Next time the bulb burns out, I recommend a 6500k bulb. They are considered "daylight" bulb. I wouldn't suggest the "GE" "Aquarium plant" bulb. It is only about 3500k. If you can find them, the Glo bulbs are great, but locally I can only find them in T5. The "Ultra Sun" bulbs from Zoo Med are about $14.99 at petco. I wouldn't suggest any 10,000 kalvin or atnic bulbs.

Your tank is much smaller than mine. I have a 29 gallon tank which is 18 inches high with the same bulb. Needless to say mine wasn't cutting the cake since my tank is taller. I decided on going with a dual T5 Normal Output bulb (available at petsmart) since I couldn't find any dual T8 fixtures (Aqueon stopped making them). I am starting to get growth .. even some algae  but my tank is new so some algae is normal. It hasn't settled yet.


----------



## meamea568

Okay thanks! Should I just get a couple of java ferns then or are there other low-light plants I can get with my lighting?


----------



## Canadian Fish

meamea568 said:


> Okay thanks! Should I just get a couple of java ferns then or are there other low-light plants I can get with my lighting?


I have a bunch of different low light plants. Unfortunately I don't know what half of them are, as I just ask the girl at the LFS to show me the low light options. 




























The ones on the left in the last picture are fake. I am gradually replacing all my fake plants. 
As you can see, there is a ton of variety. These plants are all growing in low light. I'm sure someone here can name many, and I would think if you ask at the store where you're purchasing them, they can steer you toward low light options.


----------



## Aurie

Java fern. Crypt wentii green. Anarachis. Floating hornwart. All good choices that I have had. I'd stay away from bushy plants like cambomba they will shed lots. Oh wisteria is good too. Now that you know you are in low light you can Google low light plants and get more ideas. There are lots.


----------



## Nilet699

Aurie said:


> I'd stay away from bushy plants like cambomba they will shed lots.

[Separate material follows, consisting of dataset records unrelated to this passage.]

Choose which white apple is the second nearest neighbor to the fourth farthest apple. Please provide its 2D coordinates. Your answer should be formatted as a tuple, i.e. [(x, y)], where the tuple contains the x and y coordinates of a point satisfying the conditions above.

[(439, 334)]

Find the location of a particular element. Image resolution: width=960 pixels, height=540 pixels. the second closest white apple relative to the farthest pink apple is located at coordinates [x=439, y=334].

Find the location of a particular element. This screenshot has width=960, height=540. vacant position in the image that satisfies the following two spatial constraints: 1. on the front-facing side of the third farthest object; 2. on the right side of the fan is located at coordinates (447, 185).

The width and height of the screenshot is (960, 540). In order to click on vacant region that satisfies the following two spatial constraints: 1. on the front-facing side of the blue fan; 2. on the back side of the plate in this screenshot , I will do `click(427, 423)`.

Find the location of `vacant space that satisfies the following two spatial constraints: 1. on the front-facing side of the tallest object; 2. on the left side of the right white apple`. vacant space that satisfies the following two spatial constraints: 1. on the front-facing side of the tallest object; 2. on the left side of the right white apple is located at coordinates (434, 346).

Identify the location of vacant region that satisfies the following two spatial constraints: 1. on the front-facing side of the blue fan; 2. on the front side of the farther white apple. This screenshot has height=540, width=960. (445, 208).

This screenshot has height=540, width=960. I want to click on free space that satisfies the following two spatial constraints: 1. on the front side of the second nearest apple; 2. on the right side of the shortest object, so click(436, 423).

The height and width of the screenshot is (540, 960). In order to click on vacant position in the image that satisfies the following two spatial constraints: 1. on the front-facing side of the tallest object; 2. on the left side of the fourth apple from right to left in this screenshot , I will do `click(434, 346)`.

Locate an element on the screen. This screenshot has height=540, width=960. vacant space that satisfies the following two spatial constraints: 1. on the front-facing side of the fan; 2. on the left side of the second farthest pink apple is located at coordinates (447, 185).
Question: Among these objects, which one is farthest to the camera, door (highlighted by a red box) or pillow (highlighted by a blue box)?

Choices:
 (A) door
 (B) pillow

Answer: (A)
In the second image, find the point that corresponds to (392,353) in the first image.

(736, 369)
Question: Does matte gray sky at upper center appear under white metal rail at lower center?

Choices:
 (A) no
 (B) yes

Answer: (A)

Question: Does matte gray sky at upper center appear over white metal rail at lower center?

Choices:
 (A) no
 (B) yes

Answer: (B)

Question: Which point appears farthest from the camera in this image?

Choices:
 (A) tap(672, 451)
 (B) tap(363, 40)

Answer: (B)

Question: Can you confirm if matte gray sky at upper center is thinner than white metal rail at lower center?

I have quite a few of these at around 60 cm tall. TBH they are actually starting to be a PITA as they do shed quite a bit. Im seriously considering replacing them tbh in the future. That and one of them became my first victim today- as in a fish has nailed one at around 40 cm.....i just cant work out who yet! :evil:


----------



## meamea568

Okay! If anything, I'll probably go with some anarachis, wisteria, java ferns, crypt wentiis, and mirco swords, but I'll just go to my lfs and see what they have.


----------



## Nilet699

meamea568 said:


> Okay! If anything, I'll probably go with some anarachis, wisteria, java ferns, crypt wentiis, and mirco swords, but I'll just go to my lfs and see what they have.


haha this game annoys me endlessly! they will no doubt have NONE of the plants you want! 

for instance, i have approx 100$ of vouchers for a lfs (not the one i like) so i go in today hoping they will have some decent wood or plants, espec plants. NOPE - half of them, literally, are plants that i recognize will rot in the aquarium eventually, as they are basically house plants. And what they do have is just the usual that any fish shop has. Next year i want cash! As im going to order online. In fact, thanks...you've pushed me, i have a 40ish $ order sat there for echinodorus tenellus that ive being mulling over, i just hit pay! MUAHAHA. 

So, my point being, go there with an open mind, as lfs's, in m experience dont stock to suit you at all!


----------



## meamea568

Hahaha okay I'll probably order them online from liveaquaria.com if that seems alright. Do you think I should get some driftwood or something for the tank to provide more hiding spaces?


----------



## Nilet699

Worth going down to a few LFS obviously first, you might even find something else you like- just take your phone- and google anything you like, what i do, least i have all the info then before i buy.

And I do yes, but then again this is another personal thing. If you like wood, its looks great and natural, and is great for hiding spaces etc. There are a few different types though and all have pros and cons, you need byron or soemone who knows all them ton weigh inj here with suggestions on wood variety etc


----------



## meamea568

Will do 

I really like the look of the wood, and I think the fish will like it too. I'll look into it and see if anyone can help me with that.


----------



## Byron

You asked me via PM about wood, so my suggestion would be the Malaysian Driftwood. This is available in several stores, perhaps depending where you live though, and online. I like it because it is dark brown, heavy so it sinks immediately, comes in different sizes and shapes (all being natural) and usually has tunnels and crevices which are ideally suited to many fish and especially substrate fish. I have a lot of this in my tanks.

Byron.


----------



## meamea568

Okay thanks! I just looked it up and it looks great! Thanks for the advice Byron!


----------